Colette bent her knees slightly, holding the gun with two hands, barrel pointed at Stefan’s head. He sat up, reached for the handcuffs and clamped them on his wrists.
“Give me the key.”
He unhooked the key from the ring and tossed it on the floor at her feet. Colette crouched and picked it up, never taking her eyes off him.
“How many are in the house?”
“You’ll find out.”
“Get over on the other side of the bed.”
He did without saying anything. Colette opened the door and went down the stairs. Figured she had a few seconds to get out of the house, moved past two Blackshirts sitting in the salon, reading the newspaper. Heard Stefan open the bedroom door, yelling from upstairs. “She’s getting away. Stop her.” Colette ran to the front door, opened it and took off. Heard the explos
ive discharge of a gunshot, glanced over her shoulder and saw two Blackshirts running after her. The tree line was thirty meters. Twenty-five. Twenty. She was almost there when the big sedan skidded to a stop in front of her. Two more jumped out and charged toward her. Colette aimed the pistol at them, but now the others had caught up and surrounded her.
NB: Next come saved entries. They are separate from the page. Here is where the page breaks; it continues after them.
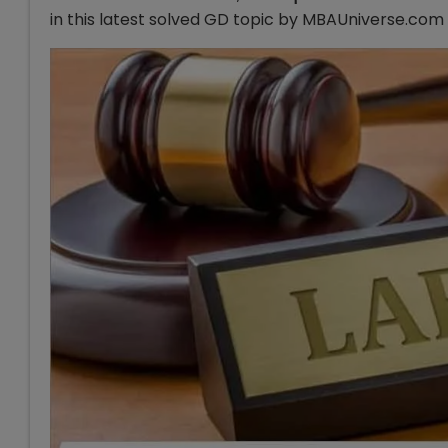
in this latest solved GD topic by MBAUniverse.com 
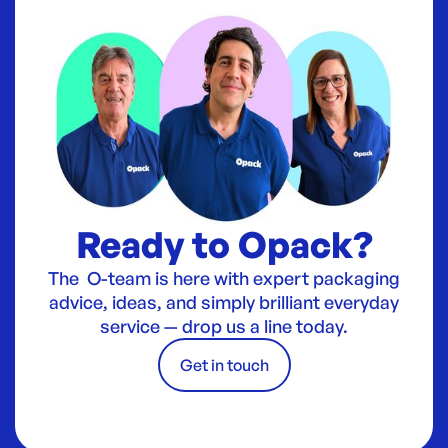
Ready to Opack?
The O-team is here with expert packaging
advice, ideas, and simply brilliant everyday
service — drop us a line today.
Get in touch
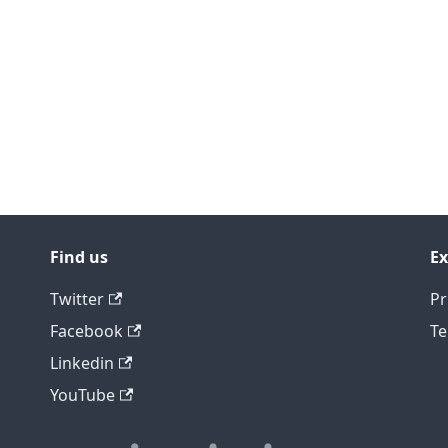
Find us
Ex
Twitter
Pr
Facebook
Te
Linkedin
YouTube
Franz Stigler said, “Are you going to shoot us all?”
At 3:30 they put her in the back seat of an Audi sedan sandwiched between Stefan and the big man, Riemenschneider, a hood over her head. Where were they taking her? She felt the bumps on the dirt road that went through the woods, and then a smooth ride followed by stop-and-go traffic, the sounds of a city around her. When they were parked the hood was lifted off her head, eyes squinting in the bright afternoon sun. They were in the shadow of the Frauenkirche. Colette saw Harry walking toward the car with Franz Stigler. Her eyes met his and then the car was moving. Stefan pulled the hood over her head. Everything was over in a few seconds.
“You see, Herr Levin, Fraulein Rizik is alive and well.”
Stigler steered Harry to another sedan parked just down the street and frisked him, moving his hands under Harry’s arms, behind his back and between and down his legs.
“Okay.”
Stigler opened the front passenger door and Harry got in next to the Blackshirt driver, who glanced at him but didn’t say anything. There was a second Blackshirt behind the driver, and Stigler got in behind Harry. They took off. Harry saw his rental car at the end of the street, but no sign of Cordell and now he was concerned.
“Lean forward, Herr Levin, and place your hands behind your back.”
Stigler cuffed him.
They drove through Altstadt, heading west, and a few minutes later were on the highway to Dachau. Harry glanced in the side mirror, didn’t see a car in sight. Where the hell was Cordell?
Two Blackshirts brought Harry into the house, removed the handcuffs, escorted him upstairs, unlocked the door and pushed him in the room. Colette was sitting on the bed. She got up and Harry put his arms around her. She looked at him and started to cry. He brushed the tears away and kissed her. “Harry, what are you doing here?”